---------- Source text

# Spinning bail closes on cast - how to fix?



## Tristan

Hi, everybody!

Don't know if this is the correct forum to post this question, but I have an issue with a reel that I otherwise enjoy quite a bit and hope there's a fix available.

I'm using a Abu Garcia c6000-s3 spinning reel. It's not a very expensive reel, but it's smooth, holds a ton of line, and is feather light. I like it.

Lately, it's developed a habit of flipping the bail closed on a hard cast for distance - which obviously ruins the distance part of the cast, and has cost me a couple rigs when my knots gave way under the strain.

Is this a known problem with this reel or spinning reels in general, and if so, is there also a known fix for this?

Thanks in advance for any advise given.

- Tristan


----------



## kingfisherman23

Welcome to the forum, Tristan!

The solution to your problem depends on the exact cause. I've never opened up a C-6000, but I'd assume it has an auto-engage. This means that the bail is designed to close when you turn the handle. This is the most likely issue, the handle is getting bumped or turned during the cast and the bail trips. We'll call this option one, for future reference. The other possible (less likely) problem is that your bail is popping over by itself due to momentum during the cast. We'll call this option two.

Solutions:

Find a schematic and get ready to take the reel apart.

Option one: You can fix this is a couple of ways. First, check the bail spring. If the spring is old or has weakened for some reason, the bail will not lock as securely. Second, investigate the auto-engage mechanism. Figure out what makes the bail trip over when you turn the handle and disable it. You can usually accomplish this by removing a single piece. Disabling the auto-engage means that you'll have to manually flip the bail after each cast but it won't hamper the performance of your reel.

Option two: The best and simplest way to correct this problem is usually replacing the bail spring. However, I have seen spinners where the bail arm itself has loosened up and just needs to be tightened.

Hope these help. If you don't want to do it yourself, I'd be happy to help out.

Evan


----------



## Green Cart

*Also see my thread under*

"Disabling Diawa Automatic Bail Closure" that I started April 7 in the "Open Forum".

--------------------

◆ Assignment 1
In the records, switch "бизнес-процесса" to "рабочего процесса" in everything from the line containing "Вы настроили шаблон" down to the line containing "Вы настроили и", leaving all else unchanged. Return only those lines.
◆ Assignment 2
Can you pick up the fishing reel thread after its last line and continue it?
The fishing reel thread and the records are unrelated material.

---------- Exercise inputs

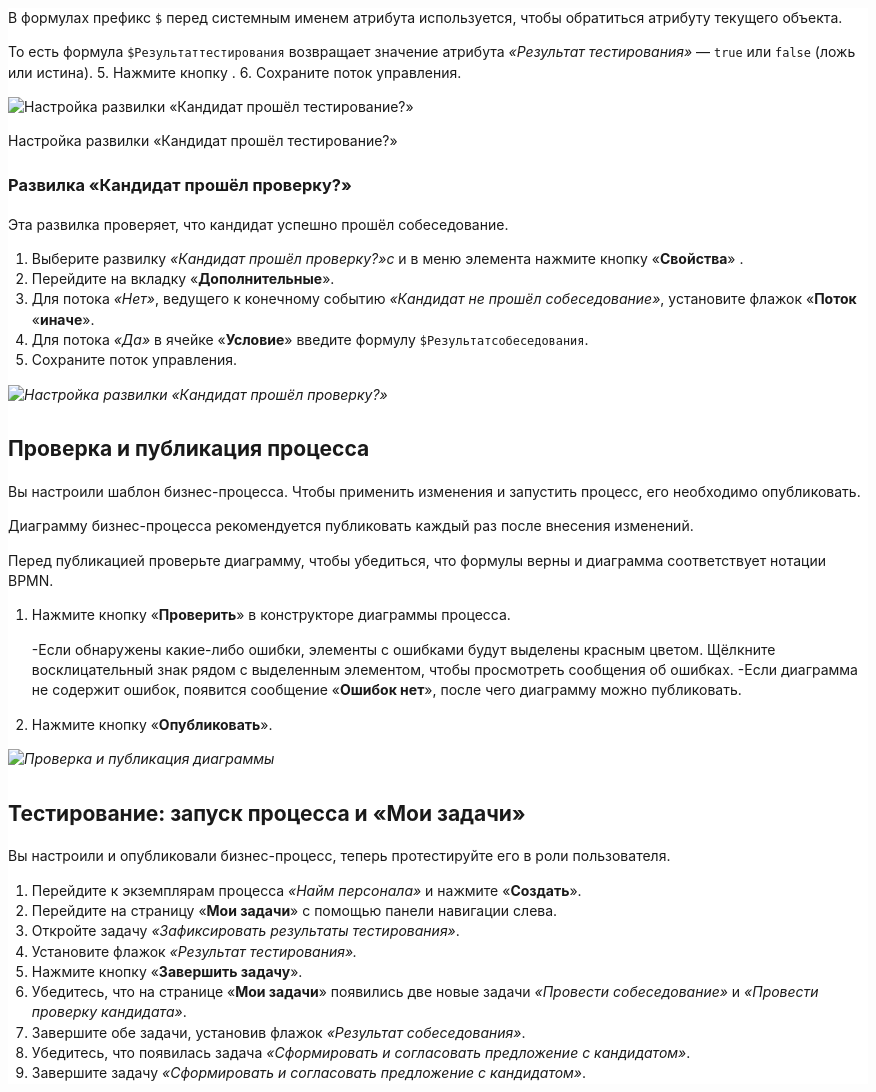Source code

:    В формулах префикс `$` перед системным именем атрибута используется, чтобы обратиться атрибуту текущего объекта.

   То есть формула `$Результаттестирования` возвращает значение атрибута *«Результат тестирования»* — `true` или `false` (ложь или истина).
5. Нажмите кнопку *‌*.
6. Сохраните поток управления.

   ![Настройка развилки «Кандидат прошёл тестирование?»](/platform/v5.0/tutorial_hr/img/lesson_3_hr_exclusive_gate_formula.png)

   Настройка развилки «Кандидат прошёл тестирование?»

### Развилка «Кандидат прошёл проверку?»

Эта развилка проверяет, что кандидат успешно прошёл собеседование.

1. Выберите развилку *«Кандидат прошёл проверку?»с* и в меню элемента нажмите кнопку «**Свойства**» *‌*.
2. Перейдите на вкладку «**Дополнительные**».
3. Для потока *«Нет»*, ведущего к конечному событию *«Кандидат не прошёл собеседование»*, установите флажок «**Поток** «**иначе**».
4. Для потока *«Да»* в ячейке «**Условие**» введите формулу `$Результатсобеседования`.
5. Сохраните поток управления.

_![Настройка развилки «Кандидат прошёл проверку?»](/platform/v5.0/tutorial_hr/img/lesson_3_exclusive_gate_2_formula.png)_

## Проверка и публикация процесса

Вы настроили шаблон бизнес-процесса. Чтобы применить изменения и запустить процесс, его необходимо опубликовать.

Диаграмму бизнес-процесса рекомендуется публиковать каждый раз после внесения изменений.

Перед публикацией проверьте диаграмму, чтобы убедиться, что формулы верны и диаграмма соответствует нотации BPMN.

1. Нажмите кнопку «**Проверить**» в конструкторе диаграммы процесса.

   -Если обнаружены какие-либо ошибки, элементы с ошибками будут выделены красным цветом. Щёлкните восклицательный знак рядом с выделенным элементом, чтобы просмотреть сообщения об ошибках. -Если диаграмма не содержит ошибок, появится сообщение «**Ошибок нет**», после чего диаграмму можно публиковать.
2. Нажмите кнопку «**Опубликовать**».

_![Проверка и публикация диаграммы](/platform/v5.0/tutorial_hr/img/lesson_3_process_diagram_validate_publish.png)_

## Тестирование: запуск процесса и «Мои задачи»

Вы настроили и опубликовали бизнес-процесс, теперь протестируйте его в роли пользователя.

1. Перейдите к экземплярам процесса *«Найм персонала»* и нажмите «**Создать**».
2. Перейдите на страницу «**Мои задачи**» с помощью панели навигации слева.
3. Откройте задачу *«Зафиксировать результаты тестирования»*.
4. Установите флажок *«Результат тестирования».*
5. Нажмите кнопку «**Завершить задачу**».
6. Убедитесь, что на странице «**Мои задачи**» появились две новые задачи *«Провести собеседование»* и *«Провести проверку кандидата»*.
7. Завершите обе задачи, установив флажок *«Результат собеседования»*.
8. Убедитесь, что появилась задача *«Сформировать и согласовать предложение с кандидатом»*.
9. Завершите задачу *«Сформировать и согласовать предложение с кандидатом»*.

--------------------

◆ Response 1
Вы настроили шаблон рабочего процесса. Чтобы применить изменения и запустить процесс, его необходимо опубликовать.

Диаграмму рабочего процесса рекомендуется публиковать каждый раз после внесения изменений.

Перед публикацией проверьте диаграмму, чтобы убедиться, что формулы верны и диаграмма соответствует нотации BPMN.

1. Нажмите кнопку «**Проверить**» в конструкторе диаграммы процесса.

   -Если обнаружены какие-либо ошибки, элементы с ошибками будут выделены красным цветом. Щёлкните восклицательный знак рядом с выделенным элементом, чтобы просмотреть сообщения об ошибках. -Если диаграмма не содержит ошибок, появится сообщение «**Ошибок нет**», после чего диаграмму можно публиковать.
2. Нажмите кнопку «**Опубликовать**».

_![Проверка и публикация диаграммы](/platform/v5.0/tutorial_hr/img/lesson_3_process_diagram_validate_publish.png)_

## Тестирование: запуск процесса и «Мои задачи»

Вы настроили и опубликовали бизнес-процесс, теперь протестируйте его в роли пользователя.

◆ Response 2
----------



## big brother

simple fix #1
Tighten the drag before you cast.
charlie


----------



## mbg60

Ultimate fix #1. Before you cast, open your bail, rotate the rotor clockwise until you can't turn the rotor any more, then cast. Rotating the rotor will negate any inertia build-up during the cast that causes the bail trip lever to engage, causing the bail to shut. This will work provided your reel has IAR (instant anti-reverse). Hope this helps.


----------



## moose22dog

mbg60 said:


> Ultimate fix #1. Before you cast, open your bail, rotate the rotor clockwise until you can't turn the rotor any more, then cast. Rotating the rotor will negate any inertia build-up during the cast that causes the bail trip lever to engage, causing the bail to shut. This will work provided your reel has IAR (instant anti-reverse). Hope this helps.


i have been haveing the same thing happen to me on my daiwa sealine baitruuner. i have been doing what mbg60 said, just rotate the bail till it can't move. i might just take the spring out of the auto bail if it keeps happening. tight lines justin


----------



## reeldoc

could be a that the bail itself is bent, sometimes all that is needed is to apply a little force onto the bail when opening as in bending it backwards. Or the bail could be bent out of shape. You can tell if it is out of shape by removing the bail screws one at a time to see if the bail springs away from the rotor, if it does spring away you can bend it until it is evenly spaced on both sides of the rotor. Should only have a slight gap on either side.


----------



## Led

Remove the bail arm all together !! aka Tournament casting style.

Just leave a small stub to pick up the line manually.

To save me lots of typing I've borrowed this from another forum










Problem solved
:fishing:


----------



## bctom

rubber band


----------



## robc22

Remove the auto bail trip.......NOT the bail spring........


----------



## reeldoc

remember when making a cast to make sure the spool is at the top of the stroke, this will greatly reduce line friction on the bail arm as well prevent any possible hang ups.


----------



## Led

Quote "_remember when making a cast to make sure the spool is at the top of the stroke, this will greatly reduce line friction on the bail arm as well prevent any possible hang ups._"

It's also the biggest and quickest method of bending the main shaft  Something that I wouldn't advise.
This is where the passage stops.